Thursday, February 19, 2015

Solving the Arsenic Crisis

Susan Amrose started out studying supernovae at Berkeley before transitioning to more earthly matters and, eventually, helping develop an innovative system to cheaply and effectively remove arsenic from the drinking water of potentially tens of millions of people in South Asia. I wrote about Amrose and her high-impact research for Berkeley Engineer in the latest issue. Read the story online here.

Tuesday, February 10, 2015

Human health effects of ocean plastic pollution?

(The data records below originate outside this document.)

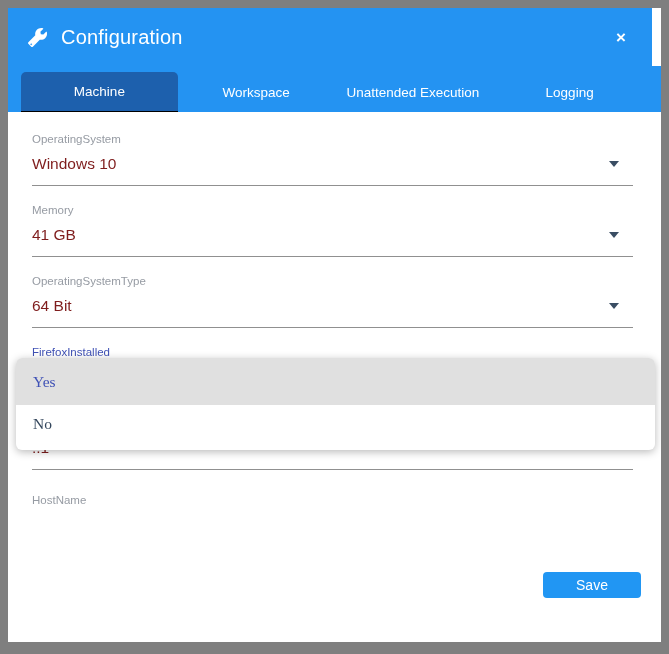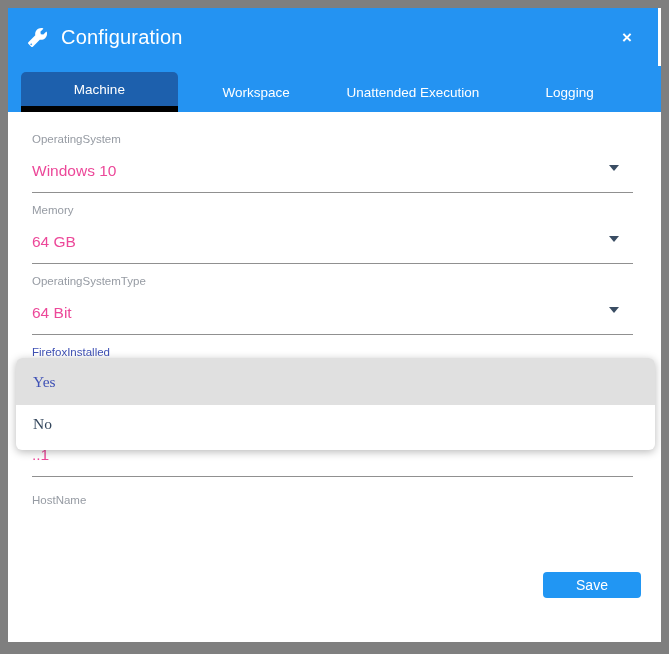--- a/index.html
+++ b/index.html
@@ -9,21 +9,21 @@
     -webkit-font-smoothing:antialiased;
   }
   .backdrop { position:absolute; inset:0; background:#7f7f7f; }
   .dialog {
     position:absolute; left:8px; top:8px; width:653px; height:634px;
     background:#ffffff; overflow:hidden;
   }
 
   
   .header {
-    position:absolute; left:0; top:0; right:3px; height:58px;
+    position:absolute; left:0; top:0; right:9px; height:58px;
     background:#2493f2; display:flex; align-items:center; padding:0 20px;
     box-sizing:border-box; color:#fff;
   }
   .wrench { width:19px; height:19px; margin-right:14px; flex:0 0 auto; }
   .title { font-size:20px; letter-spacing:0.2px; }
   .close {
     margin-left:auto; font-size:17px; line-height:1; cursor:pointer;
     color:#fff; padding:4px 6px; font-weight:bold;
   }
 
@@ -31,32 +31,32 @@
   .tabs {
     position:absolute; left:0; top:58px; right:0; height:46px;
     background:#2493f2; display:flex; padding:0 13px; box-sizing:border-box;
   }
   .tab {
     flex:1 1 0; margin-top:6px; display:flex; align-items:center; justify-content:center;
     color:#ffffff; font-size:13.5px; cursor:pointer; box-sizing:border-box;
   }
   .tab.active {
     background:#1d60ad; border-radius:5px 5px 0 0;
-    border-bottom:6px solid #000000;
+    border-bottom:1px solid #000000;
   }
 
   
   .field { position:absolute; left:24px; right:28px; }
   .f-label { font-size:11.5px; color:#969ba3; height:16px; line-height:16px; }
   .f-label.focused { color:#3f51b5; }
   .f-row {
     display:flex; align-items:center; justify-content:space-between;
     padding:6px 0 10px; border-bottom:1px solid #909090;
   }
-  .f-value { font-size:15.5px; color:#ec4899; line-height:22px;margin-top:7px; }
+  .f-value { font-size:15.5px; color:#7f1d1d; line-height:22px; }
   .caret {
     width:0; height:0; margin-right:14px;
     border-left:5px solid transparent; border-right:5px solid transparent;
     border-top:6px solid #3a4d63;
   }
   .field.os   { top:123px; }
   .field.mem  { top:194px; }
   .field.ost  { top:265px; }
   .field.ffx  { top:336px; }
   .field.hid  { top:407px; }
@@ -109,21 +109,21 @@
     <div class="f-label">OperatingSystem</div>
     <div class="f-row">
       <span class="f-value">Windows 10</span>
       <span class="caret"></span>
     </div>
   </div>
 
   <div class="field mem">
     <div class="f-label">Memory</div>
     <div class="f-row">
-      <span class="f-value">64 GB</span>
+      <span class="f-value">41 GB</span>
       <span class="caret"></span>
     </div>
   </div>
 
   <div class="field ost">
     <div class="f-label">OperatingSystemType</div>
     <div class="f-row">
       <span class="f-value">64 Bit</span>
       <span class="caret"></span>
     </div>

In September 2014 I attended the Woods Hole Oceanographic Institution (WHOI) Ocean Science Journalism Fellowship. One of many scientists we were introduced to was Tracy Mincer, whose research into microbial communities on marine plastics eventually led me -- via a route I can't quite recall -- to the the subject of this story: potential human health effects of marine plastics. I interviewed him at the very early stages of sussing out this angle, but I ended up so far from where I began that I didn't end up using any of his quotes or research. I guess that's a sign of a good story: I chased it and watched it evolve and take shape, rather than setting out with a preconceived notion of the storyline. What I ended up with was a piece about research and the state of the science, rather than any definitive answers. The evidence to date is concerning, but many pieces remain missing. In the end, it seems, there's a good chance that marine plastics are playing some role in distributing chemicals and environmental pollutants throughout the foodchain, which we end up ingesting through seafood.